**REQUEST 1:**
Answer these from the forum post below about raising chickens on wooded land:
(a) What are the approximate measurements of the pavilion?
(b) Which breed is the poster considering?
(c) In what part of which state is the property?

┄┄┄┄┄┄

# A Few Questions Before I Embark on my Chicken Adventure



## BackwoodsFarmer (Jan 17, 2013)

Hello! I'm new to the boards here and I was hoping perhaps some of you might be able to impart some knowledge. Apologies for this long winded post.
I was interested in bringing in some chickens on my property, but I am having a lot of difficulty finding information regarding heavily wooded land.
You see, I have just moved out of the city(thank goodness) and onto a 50 acre piece of land that is HEAVILY wooded. I have a pavilion about 20 yards away from the house with a dirt floor and no walls that I wanted to convert to a chicken coop(used to be a roof for a big old tractor or something). Its approximatly 12' by 12' with 10' roof.

With that said my major questions are
1) How well can I expect my chickens to do in this wooded acreage? - this is the question I'm most interested in exploring.
2) I'm considering Dark Cornish as the breed of choice, how many of these can I expect to support in the previously mentioned coop(or to-be coop) or are there other breeds that may be better served in my enviroment?(the property is in northern West Virginia so climate is variable)

┄┄┄┄┄┄

**REQUEST 2:**
Locate every line in the records that contains the string "para", and copy each one out. Case counts.

┄┄┄┄┄┄

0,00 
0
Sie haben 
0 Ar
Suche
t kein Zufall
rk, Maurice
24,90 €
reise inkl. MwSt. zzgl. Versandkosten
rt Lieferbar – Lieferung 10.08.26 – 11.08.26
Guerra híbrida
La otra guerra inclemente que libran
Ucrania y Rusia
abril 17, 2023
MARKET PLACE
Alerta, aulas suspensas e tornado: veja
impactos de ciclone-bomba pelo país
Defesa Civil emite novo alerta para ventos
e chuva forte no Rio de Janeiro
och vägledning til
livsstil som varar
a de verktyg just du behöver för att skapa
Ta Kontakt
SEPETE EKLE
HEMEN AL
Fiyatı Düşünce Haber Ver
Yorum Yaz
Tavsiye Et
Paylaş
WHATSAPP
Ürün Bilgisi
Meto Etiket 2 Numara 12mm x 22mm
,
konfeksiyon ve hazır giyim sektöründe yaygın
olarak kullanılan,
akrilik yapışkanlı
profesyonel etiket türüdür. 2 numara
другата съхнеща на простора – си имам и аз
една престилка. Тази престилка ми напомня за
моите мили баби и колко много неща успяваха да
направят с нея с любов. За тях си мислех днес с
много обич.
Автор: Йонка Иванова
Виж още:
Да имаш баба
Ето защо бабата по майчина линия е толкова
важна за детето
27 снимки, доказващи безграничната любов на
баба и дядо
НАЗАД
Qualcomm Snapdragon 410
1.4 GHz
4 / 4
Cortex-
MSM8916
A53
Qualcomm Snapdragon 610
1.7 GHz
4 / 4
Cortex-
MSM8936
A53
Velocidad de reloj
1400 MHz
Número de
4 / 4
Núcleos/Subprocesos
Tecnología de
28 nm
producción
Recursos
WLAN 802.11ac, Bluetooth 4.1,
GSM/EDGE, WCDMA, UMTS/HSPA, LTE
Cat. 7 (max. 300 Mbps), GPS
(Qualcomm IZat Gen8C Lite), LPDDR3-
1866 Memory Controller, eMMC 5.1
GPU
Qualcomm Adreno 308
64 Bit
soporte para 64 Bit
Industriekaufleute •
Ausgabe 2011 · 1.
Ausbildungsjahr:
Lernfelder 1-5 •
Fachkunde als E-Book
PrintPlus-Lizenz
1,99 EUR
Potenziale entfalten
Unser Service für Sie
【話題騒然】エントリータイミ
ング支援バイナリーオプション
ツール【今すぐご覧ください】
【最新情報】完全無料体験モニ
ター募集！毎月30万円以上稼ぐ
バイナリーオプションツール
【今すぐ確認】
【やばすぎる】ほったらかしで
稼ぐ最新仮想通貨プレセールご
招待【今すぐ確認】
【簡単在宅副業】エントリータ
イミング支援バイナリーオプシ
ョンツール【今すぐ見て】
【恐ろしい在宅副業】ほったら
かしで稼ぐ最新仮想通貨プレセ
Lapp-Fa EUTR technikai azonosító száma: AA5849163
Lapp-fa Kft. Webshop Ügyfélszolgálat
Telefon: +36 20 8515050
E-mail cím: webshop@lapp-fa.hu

┄┄┄┄┄┄

**SOLUTION 1:**
(a) About 12' by 12', with a 10' roof.
(b) Dark Cornish.
(c) Northern West Virginia.

**SOLUTION 2:**
Defesa Civil emite novo alerta para ventos
soporte para 64 Bit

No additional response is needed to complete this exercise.